Sunday, March 22, 2015

‘Sir, we wish to see Jesus.’

May my words be in the Name of the Holy & Undivided Trinity: + Father, Son, & Holy Spirit. Amen.

There is in today's Gospel a couple of verses that might almost slip past unnoticed: Now among those who went up to worship at the festival were some Greeks. They came to Philip, who was from Bethsaida in Galilee, and said to him, ‘Sir, we wish to see Jesus. Who were these men?

Well for a start, they almost certainly were not Greeks, not in the sense that we would mean that to be, Hellenists of Greek ancestry. The clue to that is in the fact that they had come up to Jerusalem to worship at the time of the festival, the Jewish Passover. They could perhaps have been what are sometimes termed 'God-fearers. ' These were gentiles who were attracted to the religion of the Jews, especially its strong and unyielding moral code. It was unlikely that they would convert – the dietary laws, strict monotheism, and, for men in particular, the requirement to be circumcised generally proved too great a barrier for most. But they did wish to learn all they could about this strange and ancient faith, one that often provided answers where other religions only had questions – or indeed often raised endlessly more questions if you took what it had to say about the gods seriously.

But far more likely that they were Jews living in the Greek part of the Roman Empire, part of the diaspora. The Jews, as you know I'm sure, had spread out into all of the known world, and had communities everywhere. Think of the missionary journeys of St Paul: the great Apostle generally went from Jewish to community to Jewish community, beginning his work of evangelisation first among those of his own people, using them as a base, and then moving out from them into the gentile communities.

Now the members of the diaspora were not generally people who had been born in Israel and moved away for business reasons and were back and forth to the home country on a regular basis. A few might have been born in Israel; and a few might have been wealthy enough to afford the high costs of frequent long distant travel, both in terms of time and money; but most would have been born in gentile lands and been brought in Jewish enclaves there and a trip 'home' to Israel would have been a rare, once in a life-time event. Think of the many people of Irish descent today, who dream of someday making a visit to the 'old country' where their ancestors came from; or indeed Christians who make a pilgrimage to the holy land, something that most will only be able to afford once in their lives.

(Supplied records):
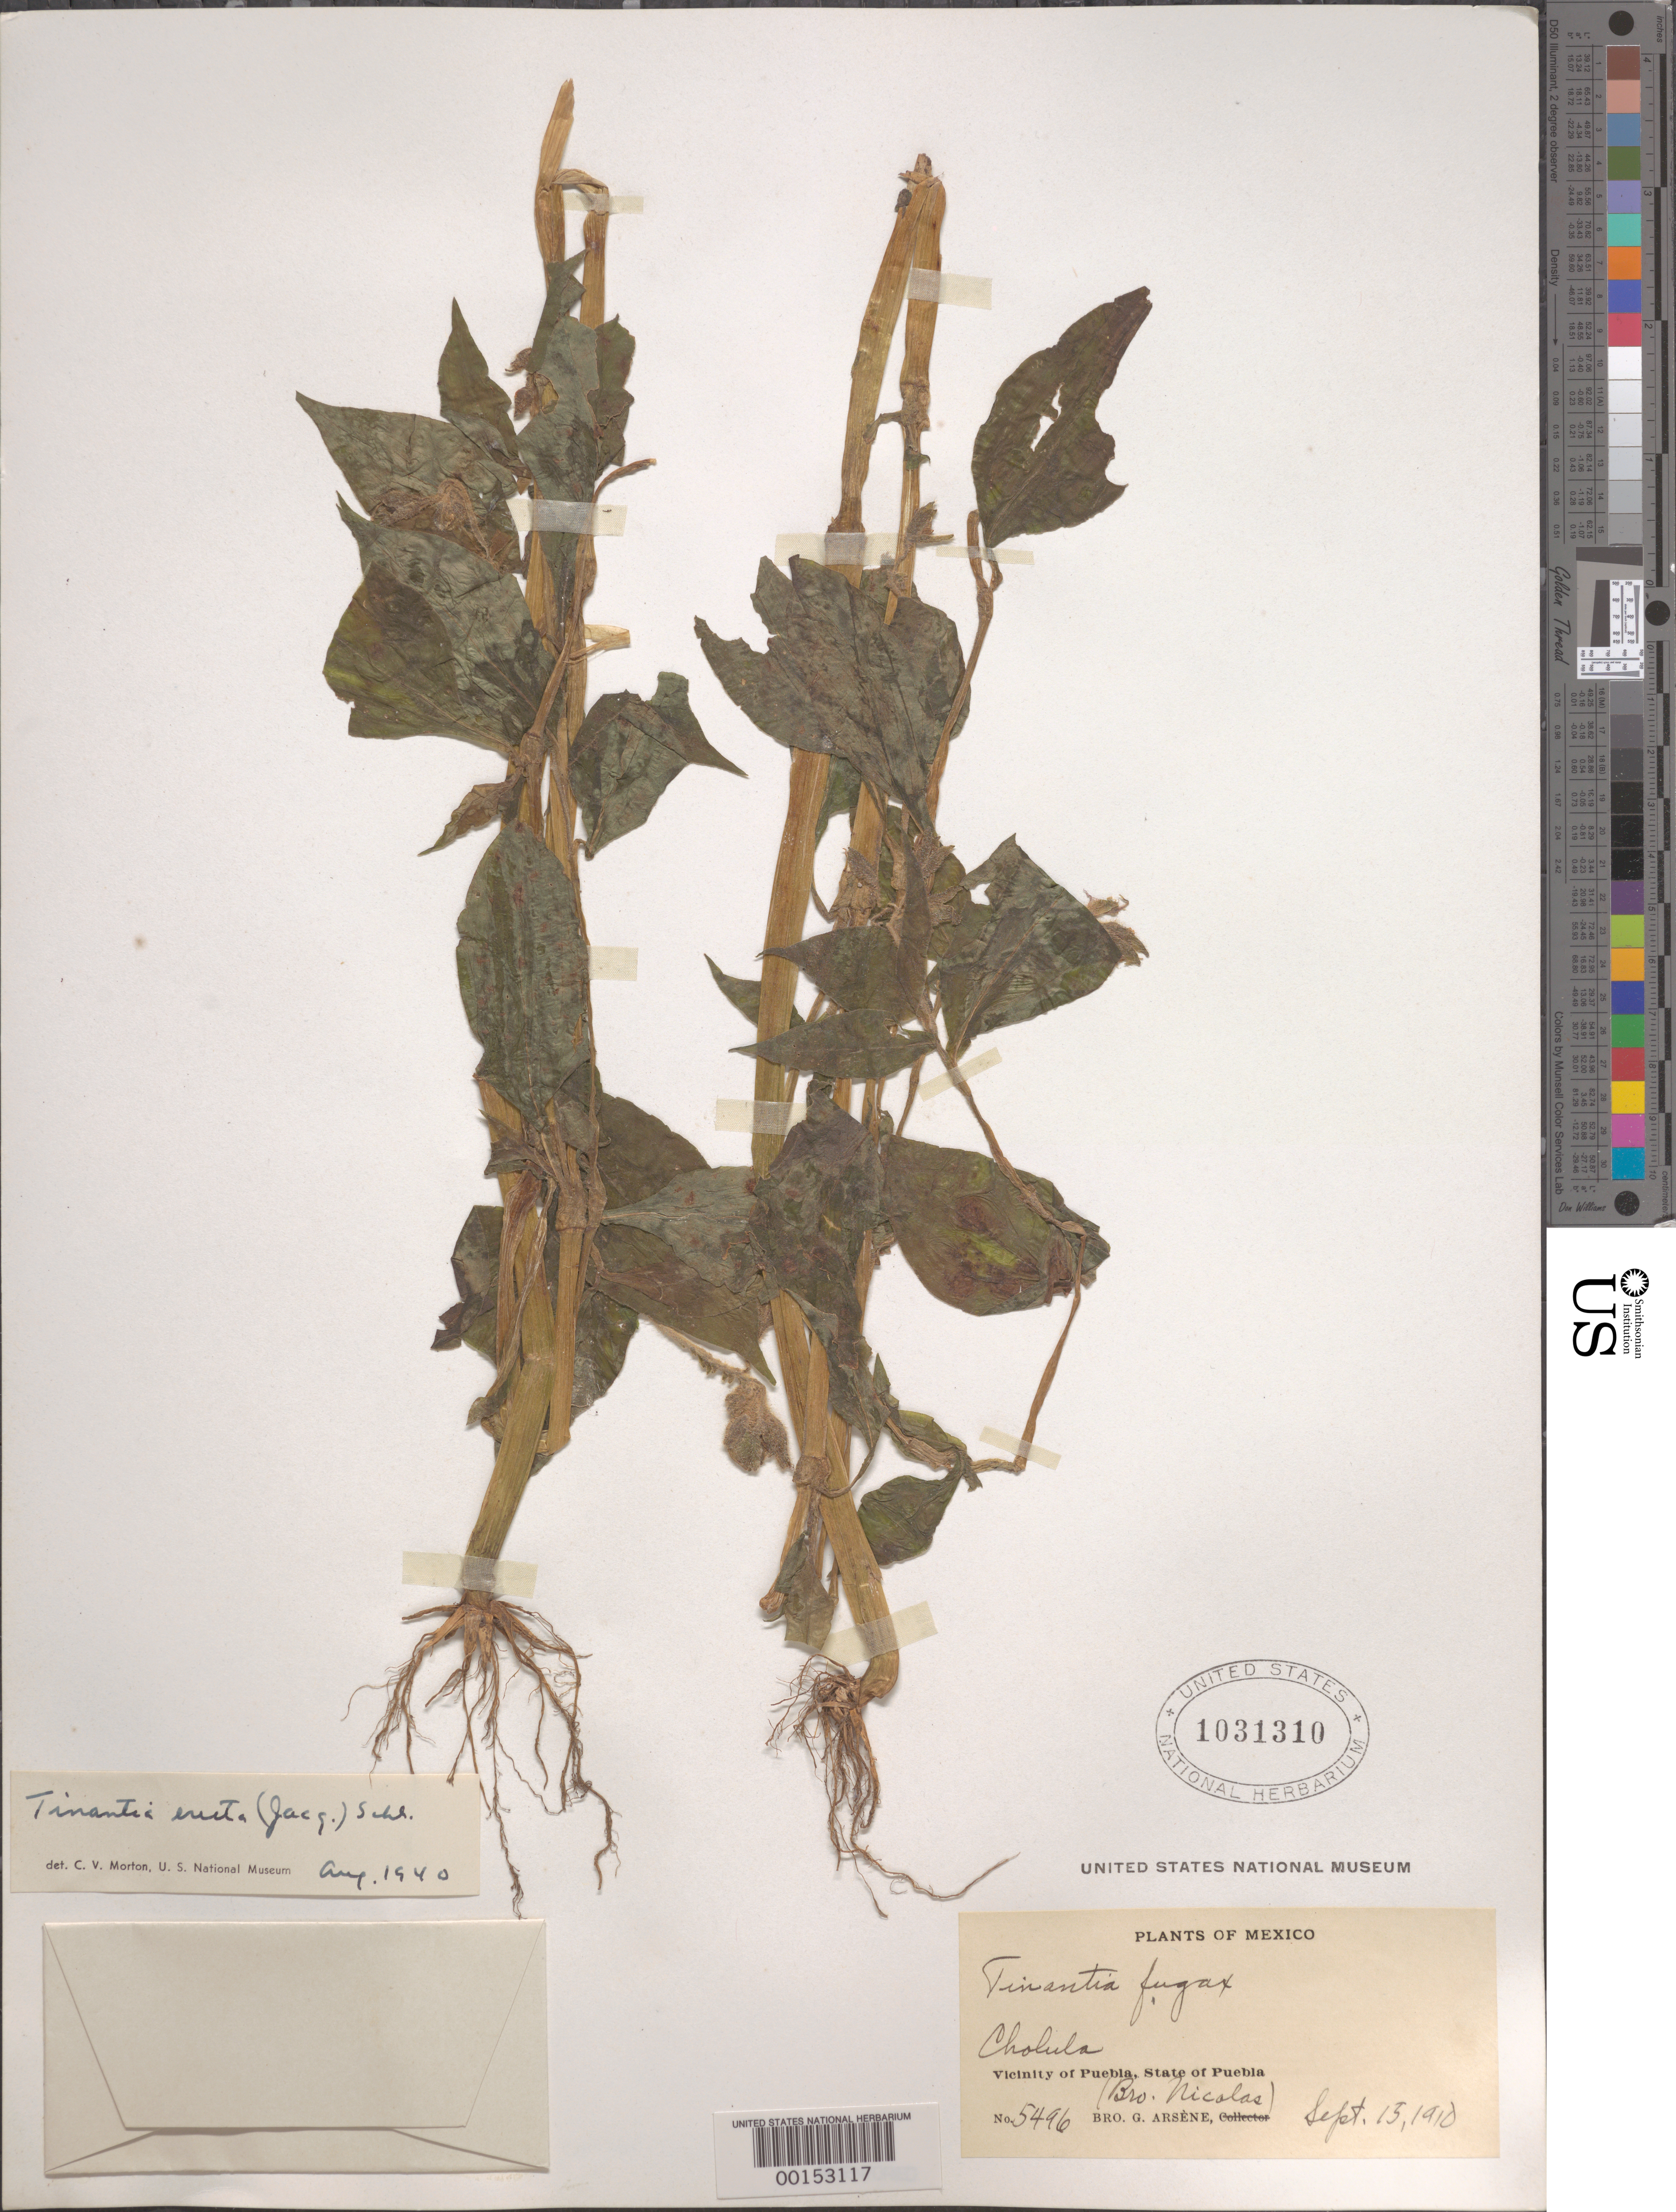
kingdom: Plantae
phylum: Tracheophyta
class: Liliopsida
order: Commelinales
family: Commelinaceae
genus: Tinantia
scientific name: Tinantia erecta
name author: (Jacq.) Fenzl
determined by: Morton, C. V.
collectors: Bro. Nicolas & Bro. G. Arsène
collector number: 5496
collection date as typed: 15 Sep 1910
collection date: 1910-09-15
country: Mexico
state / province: Puebla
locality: Cholula, Puebla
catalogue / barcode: US 1031310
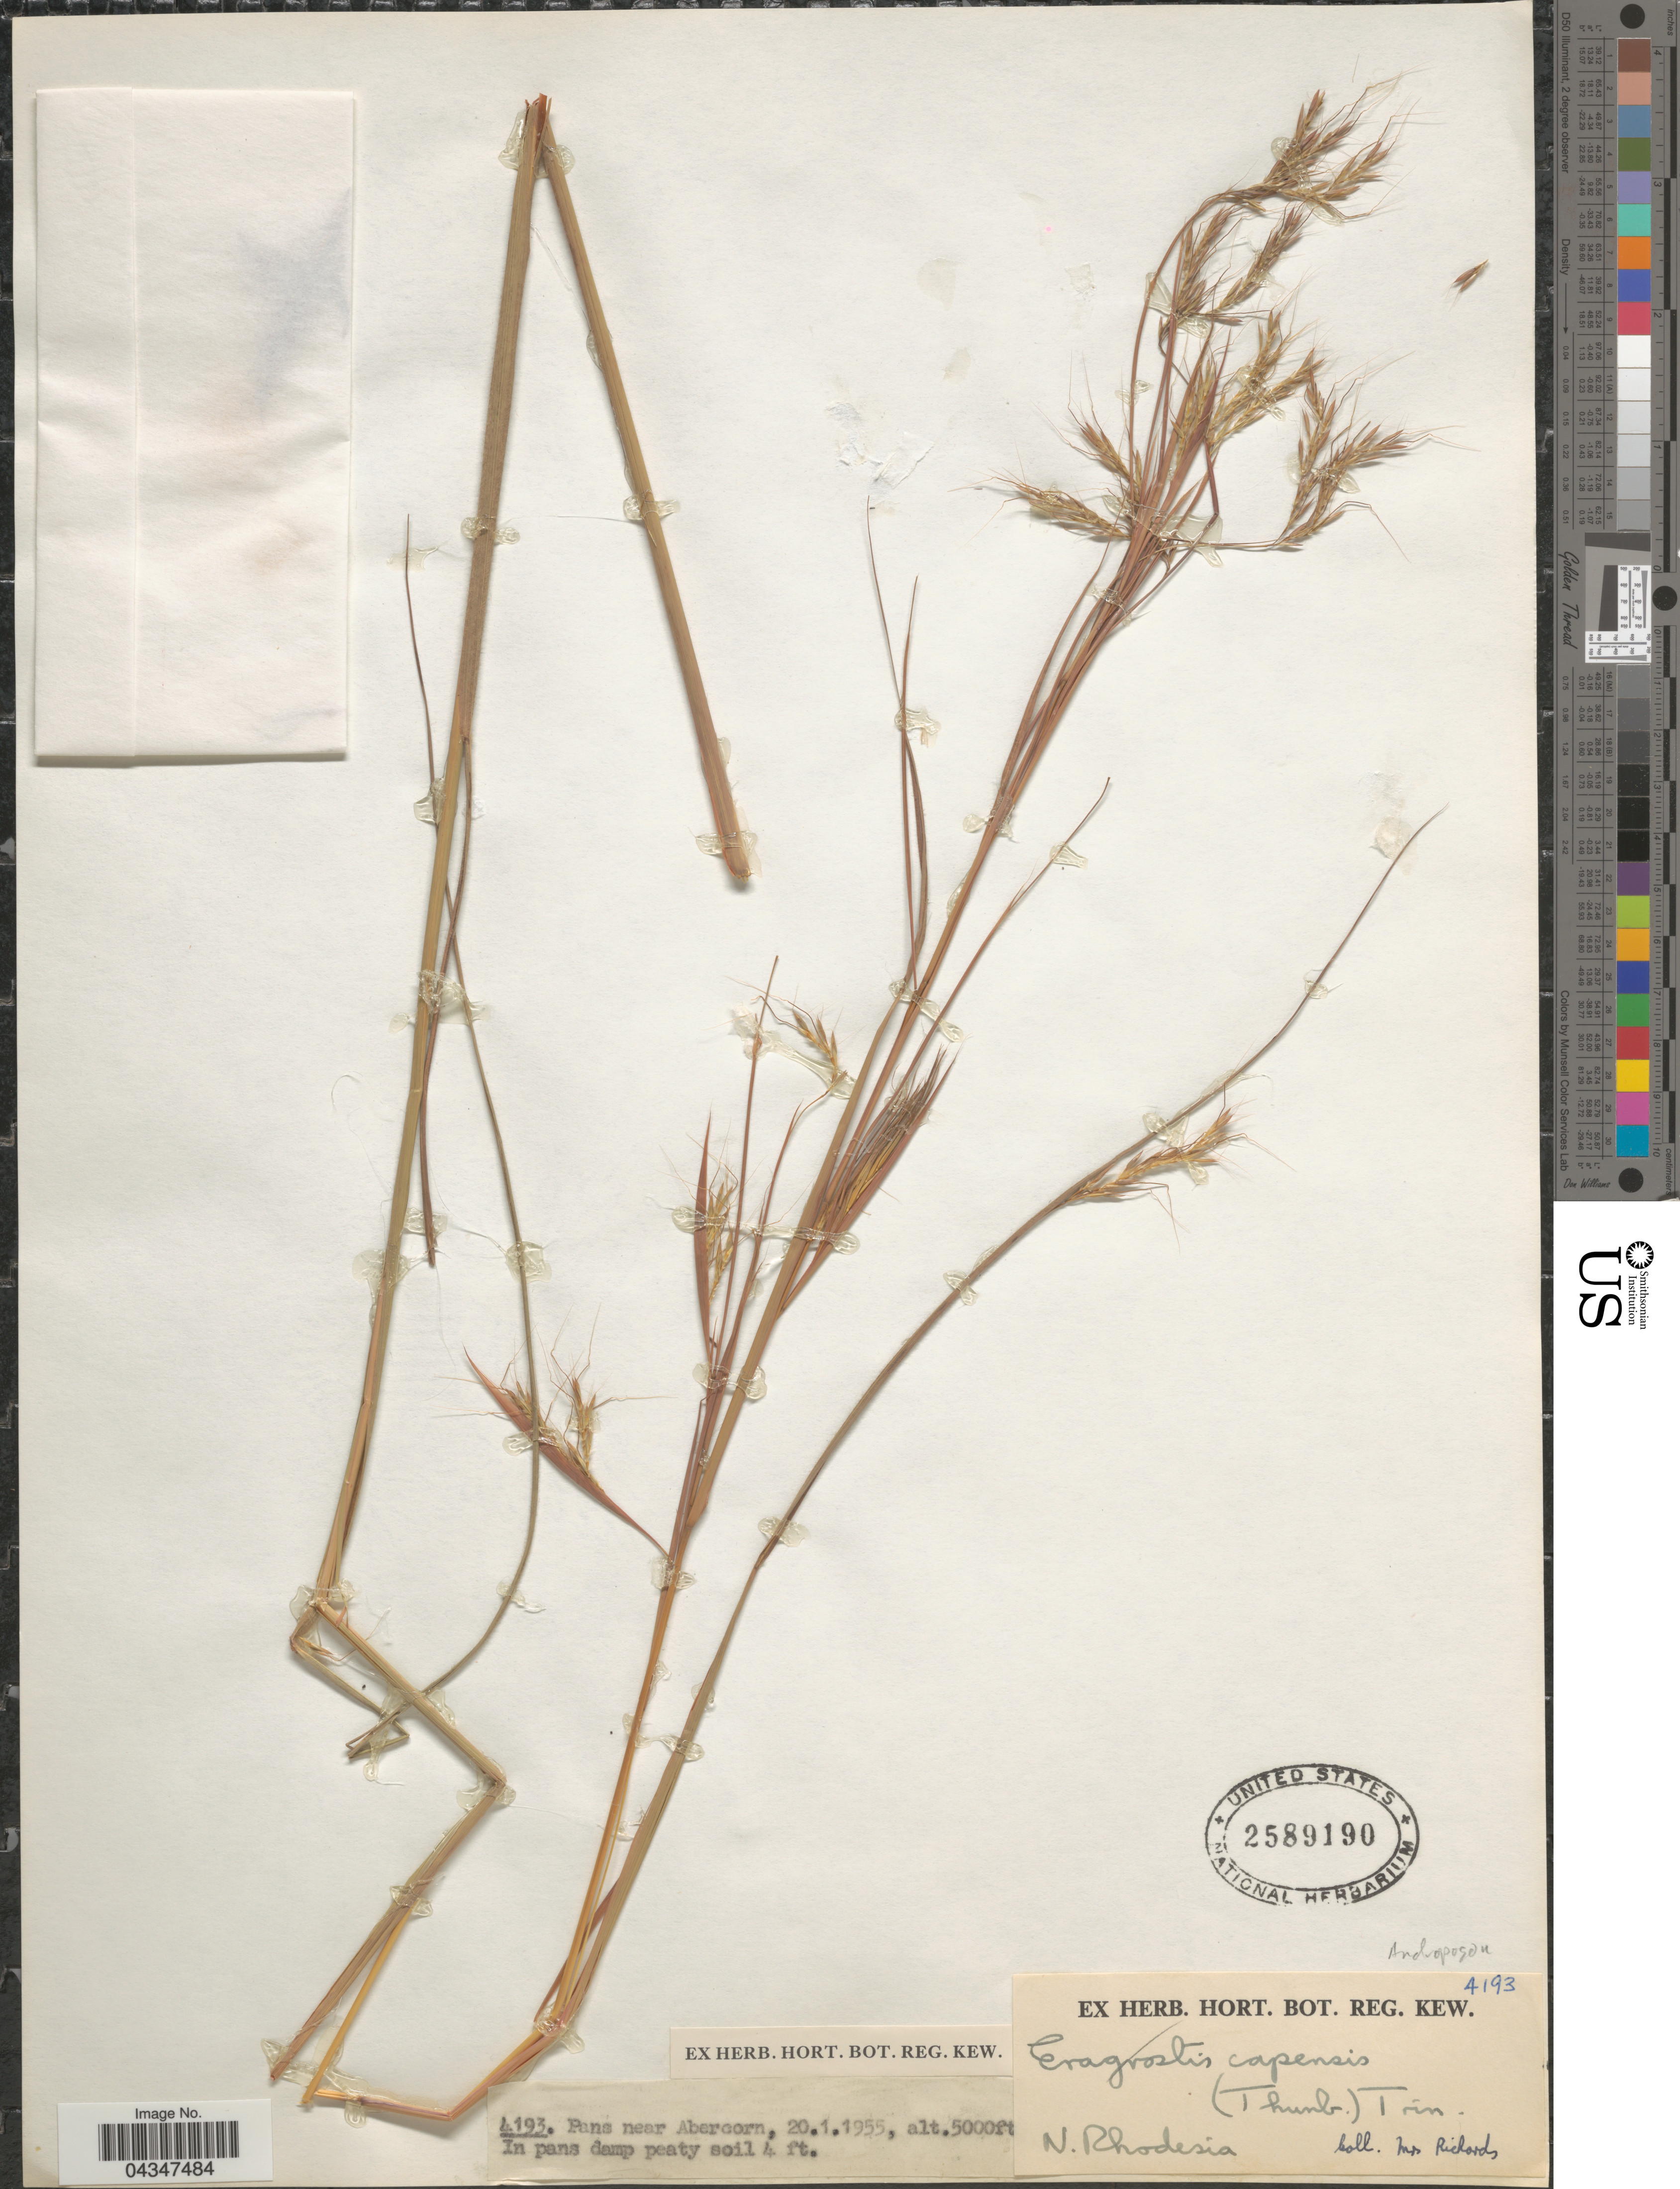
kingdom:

(What is asked):
(1) Print the passage of the sermon between "May my words" and "were these men?", inclusive.
(2) According to the sermon, what town was Philip from?
(3) Please resume the sermon on the Greeks who wished to see Jesus, starting after its last sentence.

(Responses in order):
(1)
May my words be in the Name of the Holy & Undivided Trinity: + Father, Son, & Holy Spirit. Amen.

There is in today's Gospel a couple of verses that might almost slip past unnoticed: Now among those who went up to worship at the festival were some Greeks. They came to Philip, who was from Bethsaida in Galilee, and said to him, ‘Sir, we wish to see Jesus. Who were these men?

(2) Bethsaida in Galilee.

(3)
So these were most likely the Greeks St John the Evangelist is speaking of. They have arrived in Jerusalem, having spent years imagining it, dreamt of walking in the courts and precincts of the great Temple, offering sacrifice there, and celebrating Passover in the place where all pious Jews of the time wished to celebrate it. They would have expected great crowds, travelers from all over Israel and all over the known world; but they found more. They found a city buzzing with strange news – that perhaps the Messiah walked among them. Only days before Lazarus had been raised from the dead by a man called Jesus; and this Jesus had entered Jerusalem to a heroes welcome from a cheering crowd who shouted 'Hosanna' and waved palm branches in the air. The air would have been thick with tales of this man, of the signs and wonders he had done – healing the sick, feeding the multitudes, walking on water, calming storms, driving out demons. And these men would surely have wondered if what would have been a once in a lifetime trip for any Jew living in the diaspora was instead a once in a lifetime experience for any person living – to meet and talk with the One promised by God from long ago, the Messiah.

But how to meet him, with so many thronging about the place? And then they learn that one of his closest followers, Philip, is a man of Greek background like themselves – for Philip, in case you didn't know is a Greek name. Perhaps he could help them? So they approach him, make their request that they might see Jesus and then watch breathlessly as he goes first to Andrew and then with him go to Jesus.

And then comes the reason why I said at the beginning that these men and their request might almost slip by unnoticed – because they are never mentioned again by the Evangelist. What happens next is that Jesus begins talking, and if these pilgrims ever got to meet and talk with Jesus privately we will never know, because St John never mentions it. Presumably they have not.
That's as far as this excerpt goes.